RAPD is a recently developed PCR-based technique for detecting genomic diversity among different organisms (1, 14, 20, 23, 51) and has been useful for studying the epidemiology of S. enteritidis (9, 19). However, different primers have to be tested first, and conditions of PCR must be optimized for each organism studied (8). Suitable primers should have a G+C content greater than 40% (49). The discriminatory power of this method can be increased by using two primers (24, 48).

The present study showed that a single method cannot be relied upon for discriminating between S. enteritidis strains. Isolates with the same DNA fingerprints and PCR types (groups 9 to 21) can belong to different ribotypes. Those with the same DNA fingerprints and ribotyping patterns (groups 25 to 28) can exhibit different PCR patterns.

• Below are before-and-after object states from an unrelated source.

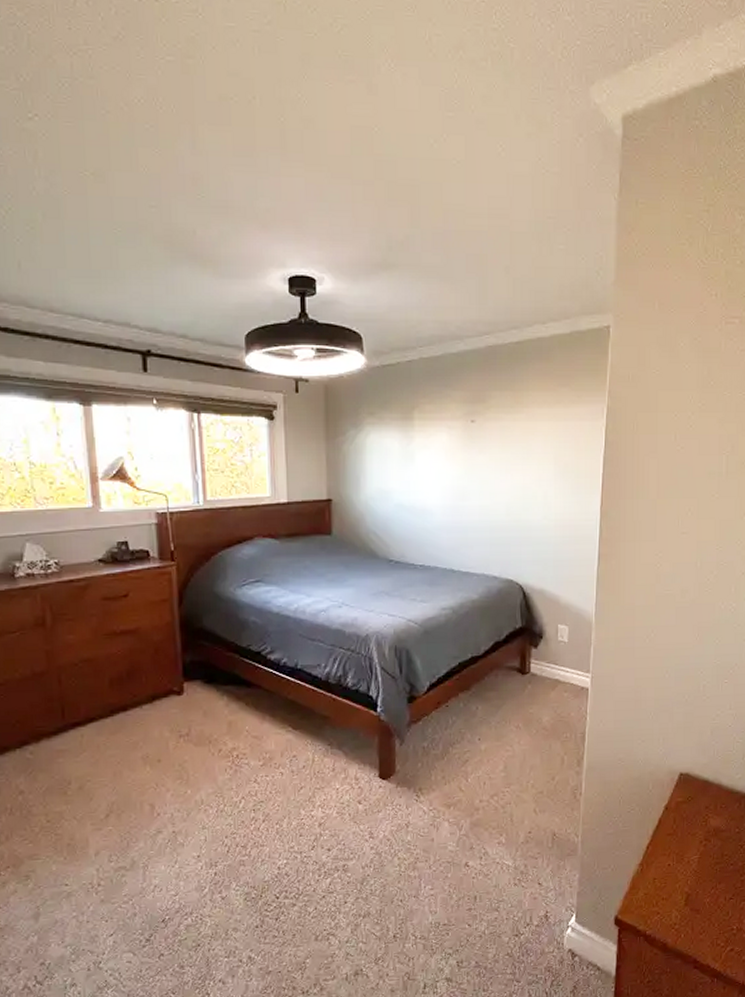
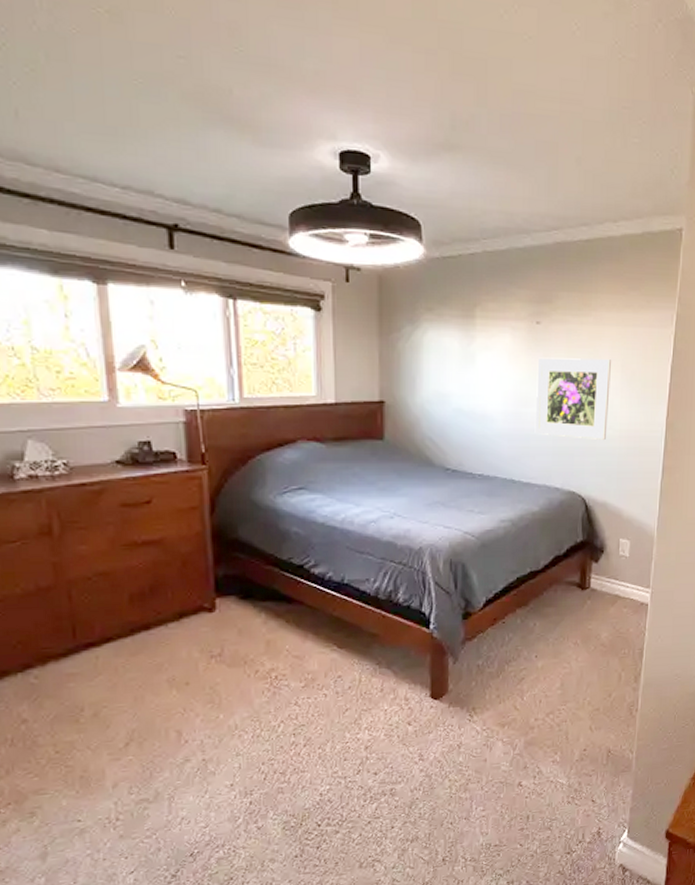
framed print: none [472,453,544,530] -> present [534,357,611,440]

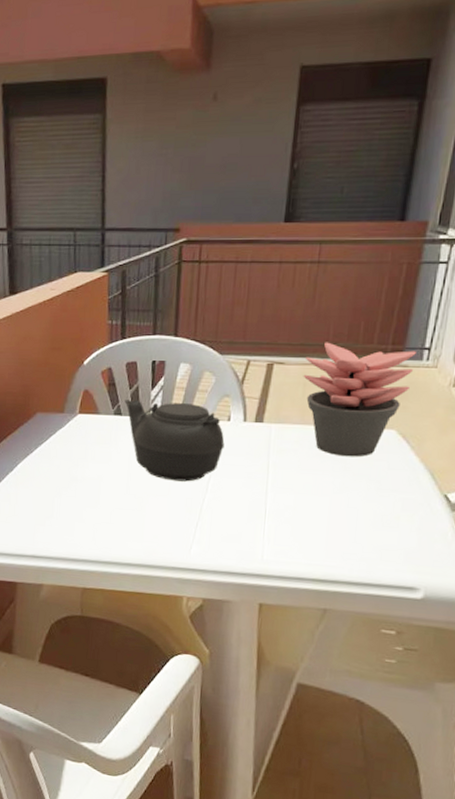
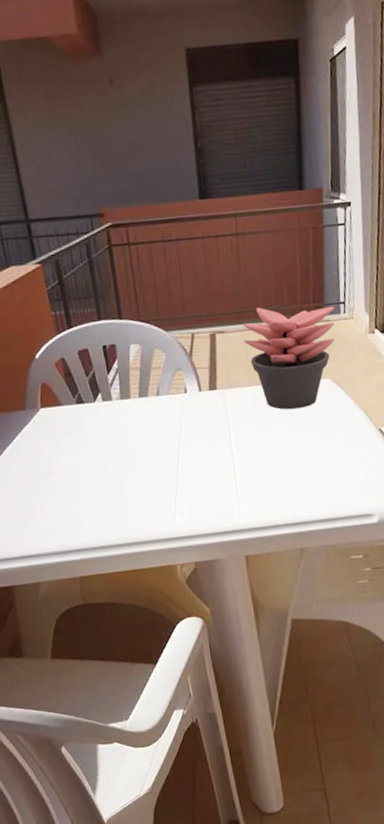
teapot: present [124,399,225,482] -> none [84,381,187,459]

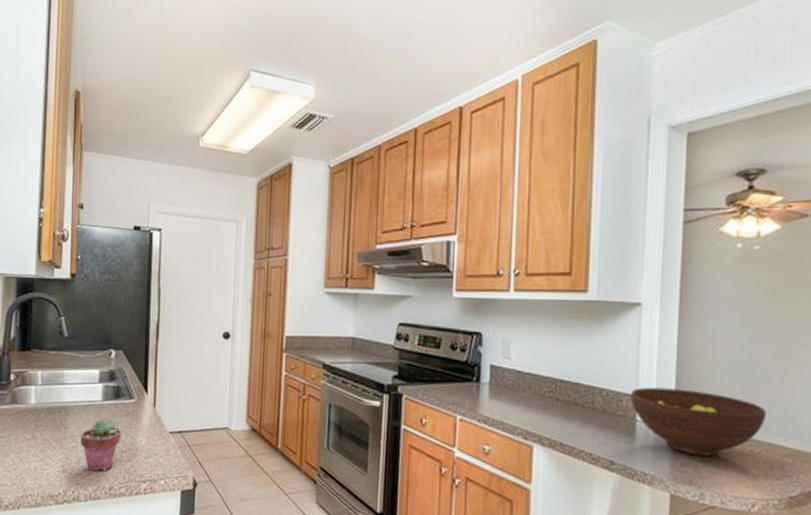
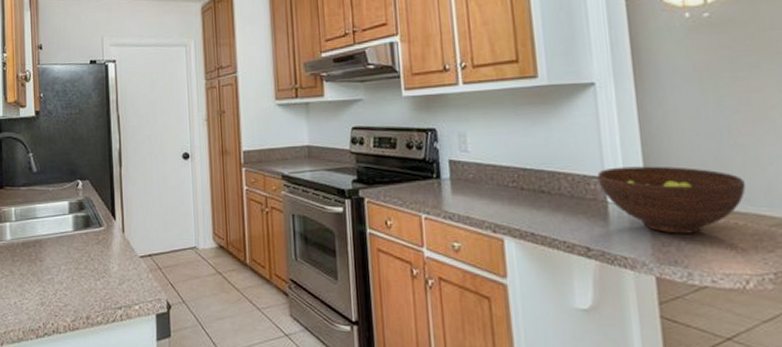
potted succulent: present [80,418,122,472] -> none [55,248,94,302]

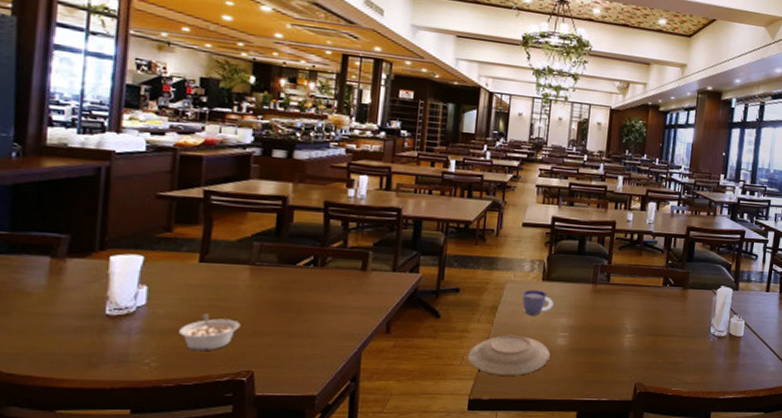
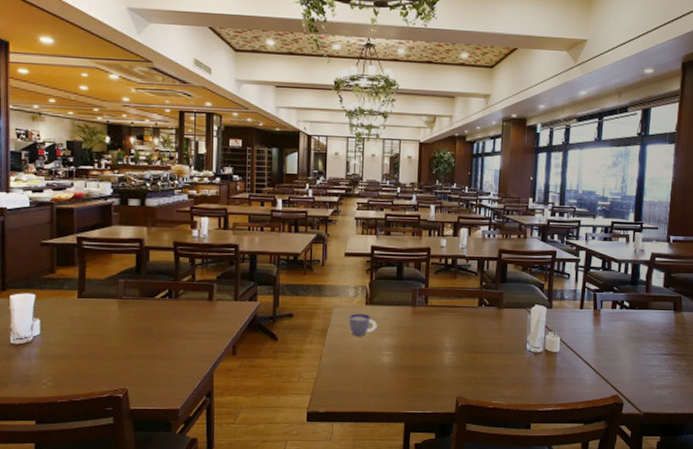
legume: present [179,313,241,352] -> none [67,341,114,373]
plate: present [468,334,550,376] -> none [304,354,377,391]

It is therefore necessary to combine the results of different molecular typing methods for reporting the epidemiology of S. enteritidis.

To summarize, most S. enteritidis isolates were susceptible to all the antibiotics tested except rifampin. Ninety-six percent harbored plasmids, and 91% of these had an identical 60-kb plasmid. As 88% of isolates had identical or similar DNA fingerprints, ribotypes, and RAPD patterns, there was probably a predominant clone of S. enteritidis circulating in Hong Kong.